Excerpt to read>
>>>

Tedros says there is no evidence of human-to-human transmission outside China. But he warns that does not mean it will not happen.
Lisa Schlein, for VOA news, Geneva.
For more on these stories, log on to our website voanews.com. This is VOA news.
The International Court of Justice has ordered Myanmar to take urgent measures to protect its Muslim Rohingya population from persecution and atrocities and to preserve evidence of alleged crimes [again them] against them. We get more from Joe Davies of Reuters.
Thursday's court ruling came after the mostly Muslim Gambia launched a lawsuit in November at the U.N.'s highest body for disputes between states. It accused Myanmar of genocide against Rohingya in violation of a 1948 convention.
"It is concluded on reasonable ground that the Rohingya people remain at serious risk of genocide under the terms of the Genocide Convention.”
More than 730,000 Rohingya fled Myanmar after a military-led crackdown in 2017.
Their villages have been in smoke. They left in whatever way they could to neighboring Bangladesh.
That's Joe Davies of Reuters.
U.S. Vice President Mike Pence, Israeli Prime Minister Benjamin Netanyahu and several other world leaders were in Jerusalem on Thursday to commemorate the 75th anniversary of the liberation of Auschwitz. Linda Gradstein reports.
U.S. Vice President Mike Pence spoke emotionally about the 6 million Jews killed in the Holocaust and the liberation of the Auschwitz concentration camp.
"When soldiers opened the gates of Auschwitz on January 27, 1945, they found 7,000 half-starved, half-naked prisoners, hundreds of boxes of camp records that documented the greatest mass murder in history.”

<<<

What is asked>
Pick up the news broadcast transcript after its final sentence and write what comes next.

Record extracts>

>>>

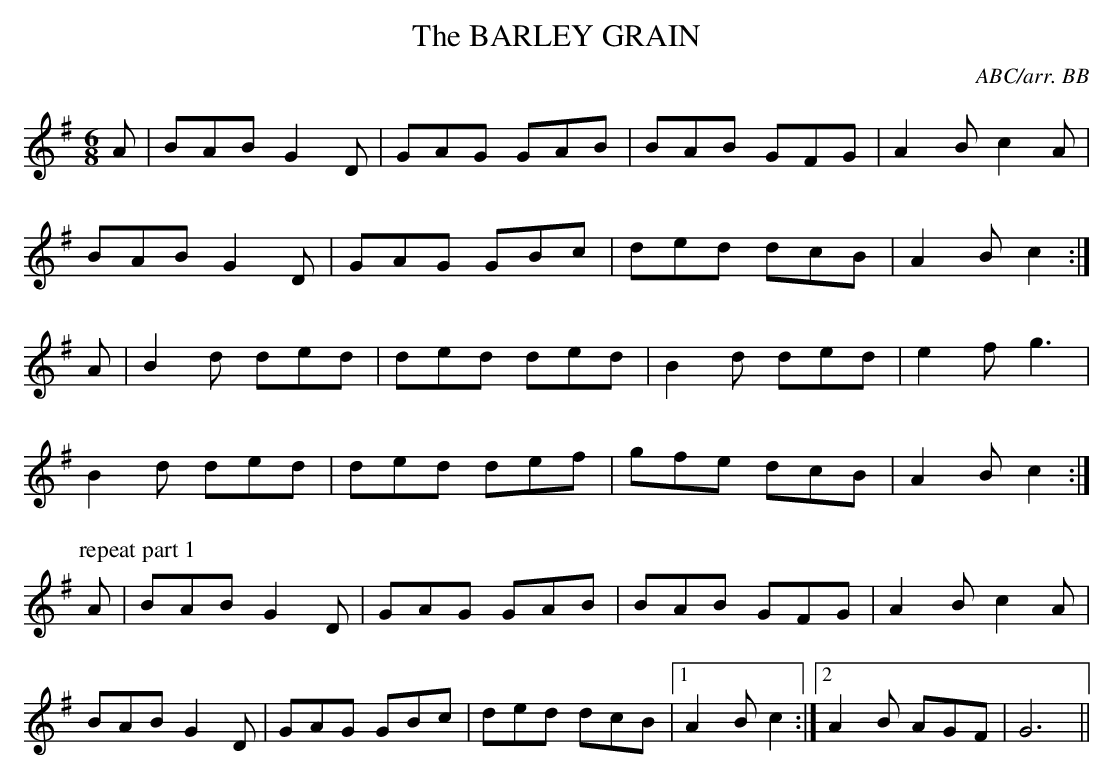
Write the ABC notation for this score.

X:1
T:BARLEY GRAIN, The
C:ABC/arr. BB
Y:"allegro"
Co.Limerick".
M:6/8
K:G
A|BAB G2D|GAG GAB|BAB GFG|A2B c2A|
BAB G2D|GAG GBc|ded dcB|A2B c2 :|
A|B2d ded|ded ded|B2d ded|e2f g3|
B2d ded|ded def|gfe dcB|A2B c2 :|
P: repeat part 1
A|BAB G2D|GAG GAB|BAB GFG|A2B c2A|
BAB G2D|GAG GBc|ded dcB|1A2B c2 :|2A2B AGF|G6||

<<<

Result>
Israeli Prime Minister Benjamin Netanyahu said that Auschwitz is a symbol of evil to the world.
Linda Gradstein, for VOA news, Jerusalem.
The Trump administration on Thursday ended federal protection for many of the nation's millions of kilometers of streams, arroyos and wetlands, a sweeping environmental rollback that could leave the waterways more vulnerable [from] to pollution, that is, from development, industry and farms.
The move narrows the types of waterways that qualify for federal protection under the Clean Water Act.
EPA assistant administrator David Ross says the water rule doesn't mean that states can't extend protection to waters as they deem necessary.
"This is not a rule that presumes if the federal government doesn't regulate, there is no regulation. That has been a fault of the former administrations, and it is simply not true.”
Environmental groups and public health advocates say the rollbacks will allow businesses to dump pollutants into unprotected waterways, fill in wetlands and threaten public water supplies downstream while harming wildlife and habitat.